Travaux non chiffrés CCMI

travaux non chiffres
Le 20 octobre 2022

Travaux non chiffrés dans un CCMI et prise en charge du constructeur

http://chocolatebergamo.it/?pricher=bakeca-incontri-pescar&984=a9 Travaux non chiffrés par le constructeur de maison individuelle ou chiffrés de manière non réaliste : ils peuvent être mis à la charge du constructeur (3ème Civ, 12 octobre 2022, n° 21-12.507).

On sait que tous les travaux prévus par un contrat de construction de maison individuelle doivent être Strogino chiffrés, même si le maître d’ouvrage s’en réserve l’exécution, et même s’ils ne sont pas indispensables à l’implantation de la maison ou à son utilisation.

Il en découle que le maître d’ouvrage peut demander, à titre de réparation, que le http://mairie-chambon17.fr/sh3llx.php coût des travaux prévus au contrat mais non chiffrés, ainsi que le coût supplémentaire de ceux chiffrés de manière non réaliste, soient mis à la charge du constructeur.

L’arrêt rendu le 12 octobre 2022 par la Cour de Cassation, et publié au Bulletin, en est une illustration.

Un couple a confié à une société la construction d’une maison individuelle avec fourniture de plan. Dans les huit jours suivant la réception, les maîtres de l’ouvrage ont notifié au CMI une liste de réserves. Ils ont par la suite assigné le constructeur et le garant de livraison aux fins, notamment de levée de certaines réserves et de remboursement de travaux non chiffrés ou mal chiffrés.

C’est ainsi que le CMI a été condamné à payer aux maîtres d’ouvrage une somme de près de 22.000 € au titre de ces travaux non ou mal chiffrés par la notice descriptive.

Cette condamnation a été maintenue par la Cour de Cassation, au visa des articles L. 231-2 et R. 231-4 du Code de la construction et de l’habitation.

Selon ces textes et la notice descriptive type, tous les travaux prévus par le contrat de construction doivent être chiffrés, même si le maître d’ouvrage s’en réserve l’exécution et même s’ils ne sont pas indispensables à l’implantation de la maison ou à son utilisation.

La Haute Juridiction a rappelé que le maître d’ouvrage doit être exactement informé du coût total de la construction projetée, pour lui éviter de s’engager dans une opération qu’il ne pourra pas mener à son terme. 
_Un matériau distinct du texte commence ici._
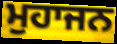
ਮੁਹਾਜਨ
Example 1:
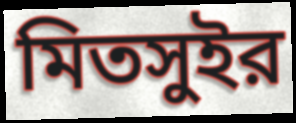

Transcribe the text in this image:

মিতসুইর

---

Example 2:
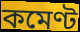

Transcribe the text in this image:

কমেণ্ট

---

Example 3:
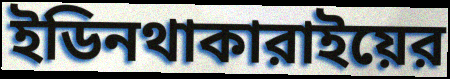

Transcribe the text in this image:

ইডিনথাকারাইয়ের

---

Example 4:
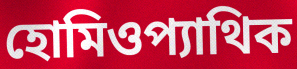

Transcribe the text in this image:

হোমিওপ্যাথিক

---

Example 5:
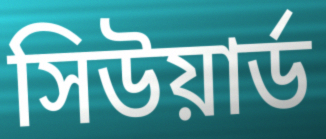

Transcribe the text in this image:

সিউয়ার্ড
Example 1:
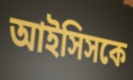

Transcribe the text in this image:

আইসিসকে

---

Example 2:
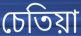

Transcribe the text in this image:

চেতিয়া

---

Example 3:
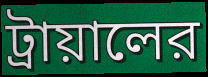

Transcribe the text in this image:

ট্রায়ালের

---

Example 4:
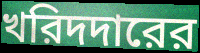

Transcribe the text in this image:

খরিদদারের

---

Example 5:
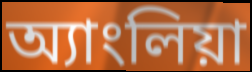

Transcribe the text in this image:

অ্যাংলিয়া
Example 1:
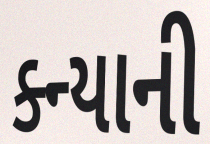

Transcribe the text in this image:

ક્ન્યાની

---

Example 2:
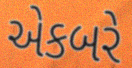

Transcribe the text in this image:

એકબરે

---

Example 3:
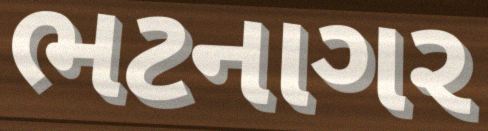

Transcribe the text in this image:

ભટનાગર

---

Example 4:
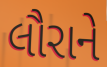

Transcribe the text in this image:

લૌરાને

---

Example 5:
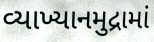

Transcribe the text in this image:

વ્યાખ્યાનમુદ્રામાં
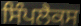
ਸਿੰਪਲੈਕਸ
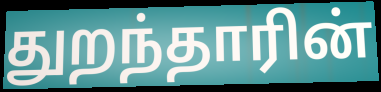
துறந்தாரின்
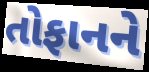
તોફાનને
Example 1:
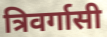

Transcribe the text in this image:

त्रिवर्गासी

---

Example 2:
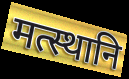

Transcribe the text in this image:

मत्स्थानि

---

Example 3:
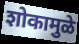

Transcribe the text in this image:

शोकामुळे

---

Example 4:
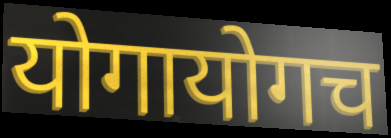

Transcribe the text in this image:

योगायोगच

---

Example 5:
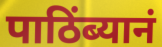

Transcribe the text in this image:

पाठिंब्यानं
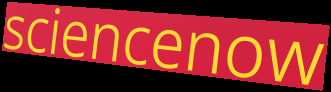
sciencenow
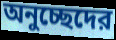
অনুচ্ছেদের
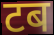
टब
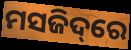
ମସଜିଦ୍‌ରେ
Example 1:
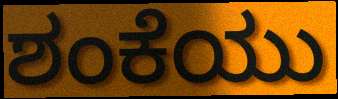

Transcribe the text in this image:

ಶಂಕೆಯು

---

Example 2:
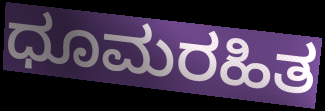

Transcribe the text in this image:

ಧೂಮರಹಿತ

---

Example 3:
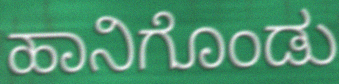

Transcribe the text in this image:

ಹಾನಿಗೊಂಡು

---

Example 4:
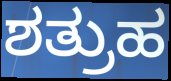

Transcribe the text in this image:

ಶತ್ರುಹ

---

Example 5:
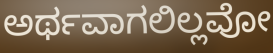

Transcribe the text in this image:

ಅರ್ಥವಾಗಲಿಲ್ಲವೋ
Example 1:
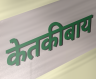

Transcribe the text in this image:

केतकीबाय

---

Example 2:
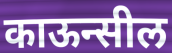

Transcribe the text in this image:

काऊन्सील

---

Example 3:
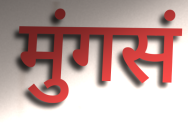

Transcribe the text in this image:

मुंगसं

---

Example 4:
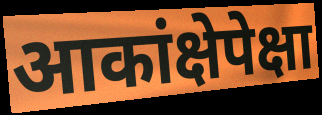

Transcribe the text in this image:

आकांक्षेपेक्षा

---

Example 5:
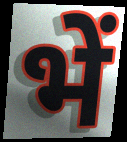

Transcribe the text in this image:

भें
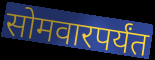
सोमवारपर्यंत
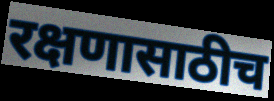
रक्षणासाठीच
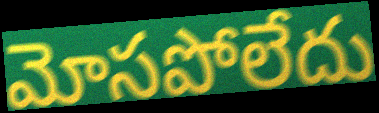
మోసపోలేదు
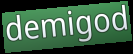
demigod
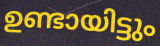
ഉണ്ടായിട്ടും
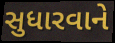
સુધારવાને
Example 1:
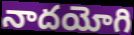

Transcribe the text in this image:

నాదయోగి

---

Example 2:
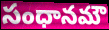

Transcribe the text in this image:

సంధానమౌ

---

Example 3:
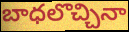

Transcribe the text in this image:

బాధలొచ్చినా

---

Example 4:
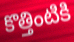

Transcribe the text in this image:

కొత్తింటికి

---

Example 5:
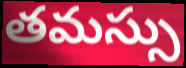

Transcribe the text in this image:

తమస్సు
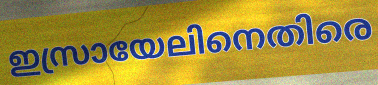
ഇസ്രായേലിനെതിരെ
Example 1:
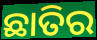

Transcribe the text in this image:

ଛାତିର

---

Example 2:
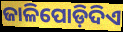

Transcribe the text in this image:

ଜାଳିପୋଡ଼ିଦିଏ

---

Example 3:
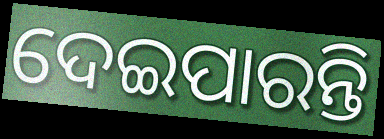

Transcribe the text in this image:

ଦେଇପାରନ୍ତି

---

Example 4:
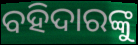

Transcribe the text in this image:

ବହିଦାରଙ୍କୁ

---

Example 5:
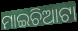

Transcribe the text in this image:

ମାଇଚିଆଟା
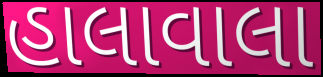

En conséquence, le maître d’ouvrage peut demander à titre de réparation, que le coût des travaux non ou mal chiffrés soient mis à la charge du constructeur.

En l’espèce, le CMI n’avait pas chiffré les travaux de peinture, si bien qu’ils étaient à la charge du constructeur.

De surcroît, la Cour de Cassation a jugé que les clôtures, le portail et les places de stationnement figurant sur le plan faisaient partie du projet contractuel, si bien que le constructeur aurait dû en indiquer le coût, même si le maître d’ouvrage s’en était réservé l’exécution, et même s’ils n’étaient pas indispensables à l’implantation de la maison ou à son utilisation, le CMI devant donc également en assumer la charge.

On voit par cet arrêt que la Cour de Cassation poursuit son but de protection du consommateur, pour qui l’information est primordiale : les Juges doivent s’assurer que le coût d’une opération de construction a traversé l’esprit des particuliers avant qu’ils ne s’engagent par un contrat, d’où l’exigence du chiffrage de l’intégralité des travaux.